Open BillPascoe opened 7 months ago

BillPascoe commented 7 months ago

Call PostGIS KMeans clustering functions for spatial clustering on Layers and on Search. Enable results as:

IanMcCrabb commented 7 months ago

Whole package om this one

BillPascoe commented 6 months ago

It looks like the 'Place ID' is the unique id in the database. It should be the TLCMap ID. Eg: for Poignnbah Point (1826) the id should be reported as t2652 not 9810.

BillPascoe commented 6 months ago

Include all the data for each record in the CSV download, and on the map, same as it would be on the normal maps. Since json is available to display the map, it should be easy to make it a download option too, so add that. Create the WSFeed button to provide these as WS feed. If it is not hard to add the KML option to download and WS Feed, also do that.

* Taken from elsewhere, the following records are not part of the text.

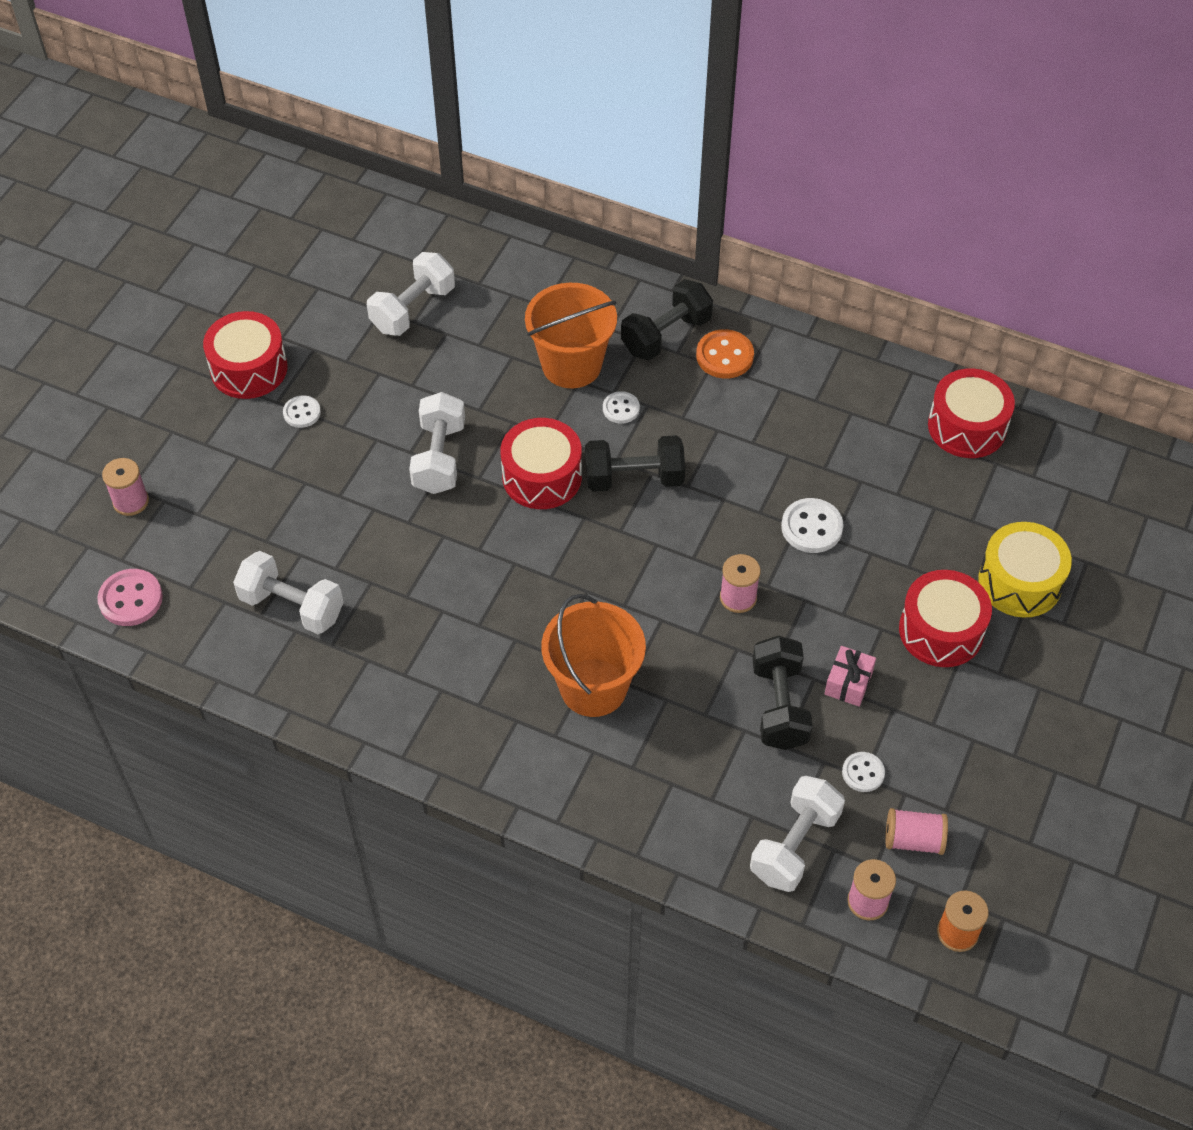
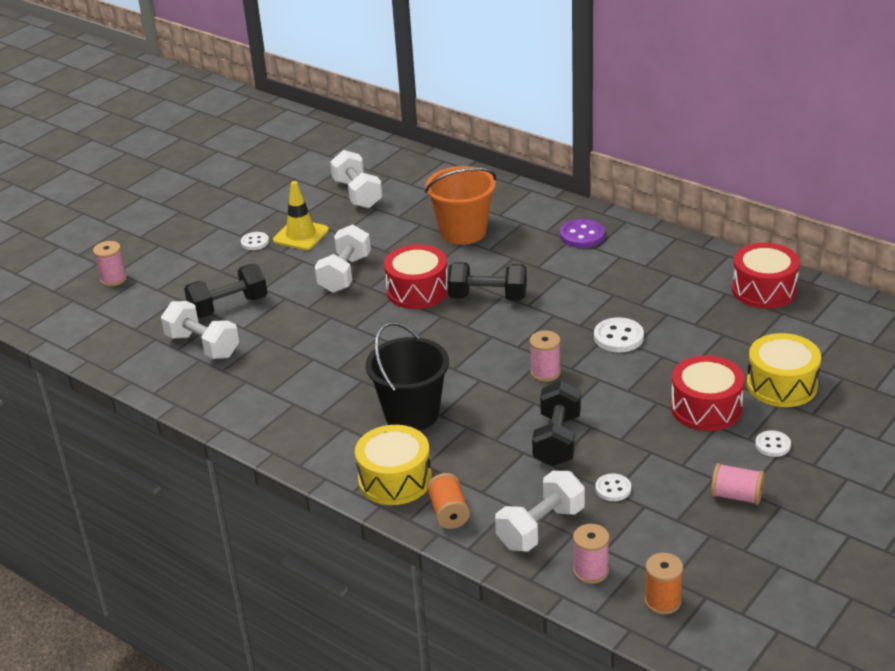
camera: 15 degrees right, 20 degrees down
pink button [97,569,163,626] -> none
red drum [203,311,288,399] -> none
white dumbbell [367,252,455,336] -> white dumbbell turned 75 degrees counterclockwise [330,150,383,208]
orange bucket [541,594,646,717] -> black bucket [366,322,449,431]
white button [603,391,640,424] -> white button moved to [755,430,791,457]
black dumbbell [621,279,713,360] -> black dumbbell moved to [184,264,267,318]
orange button [696,329,754,378] -> purple button [560,219,605,248]
pink gift [825,646,876,707] -> none
pink spool [885,808,948,855] -> pink spool moved to [711,463,764,505]
none -> yellow traffic cone [273,181,329,250]
none -> yellow drum [355,425,432,505]
none -> orange spool [427,473,470,529]

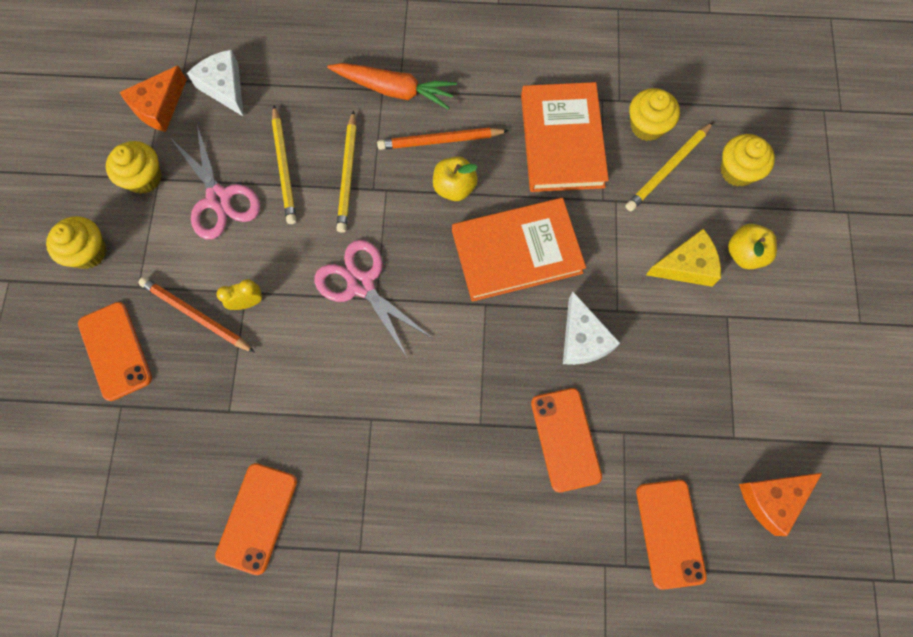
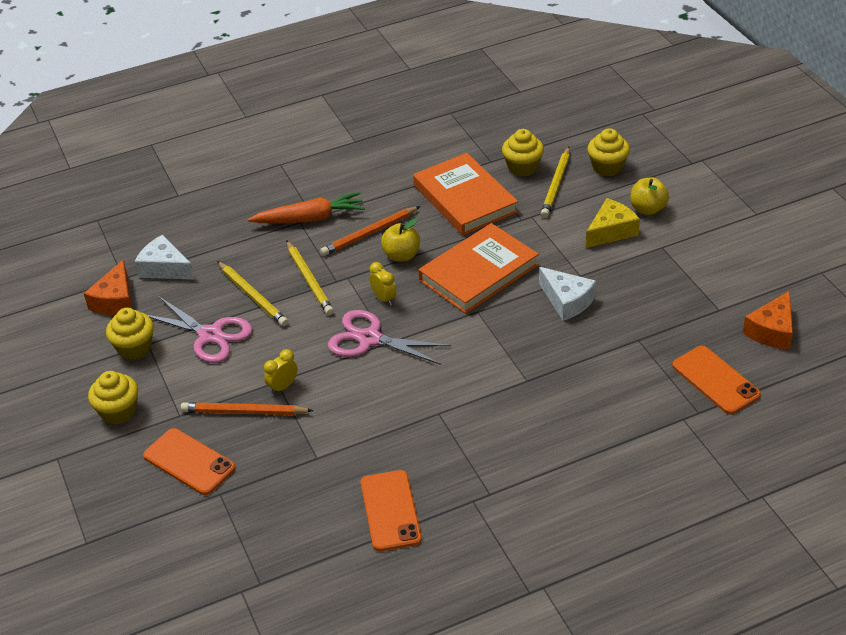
camera: 25 degrees left, 30 degrees down
orange phone [531,388,602,492] -> none
none -> yellow clock [369,262,397,306]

BillPascoe commented 6 months ago

If there is a very large amount of clusters, many of the colours for this are just white, eg: https://test-views.tlcmap.org/dev/collection-3d.html?load=https%3A%2F%2Ftest-ghap.tlcmap.org%2Flayers%2F112%2Fclusteranalysis%2Fdbscan%2Fjson%3Fdistance%3D0.0059%26minPoints%3D0

I assume this is because we ran out of colours from the colourblind safe palette.

When the colourblind safe palette runs out make the cluster colours either (you choose): a) a randomly selected Hex code. b) a hex code derived by some method that evenly spreads them across the colour spectrum, like if there are 60 points, then divide the maximum Hex value by 60, and then assign a colour to each cluster by adding that much to the previous one. Eg: FFFFFF / 3C - 44444, so first colour is #044444 and second colour is #088888 etc.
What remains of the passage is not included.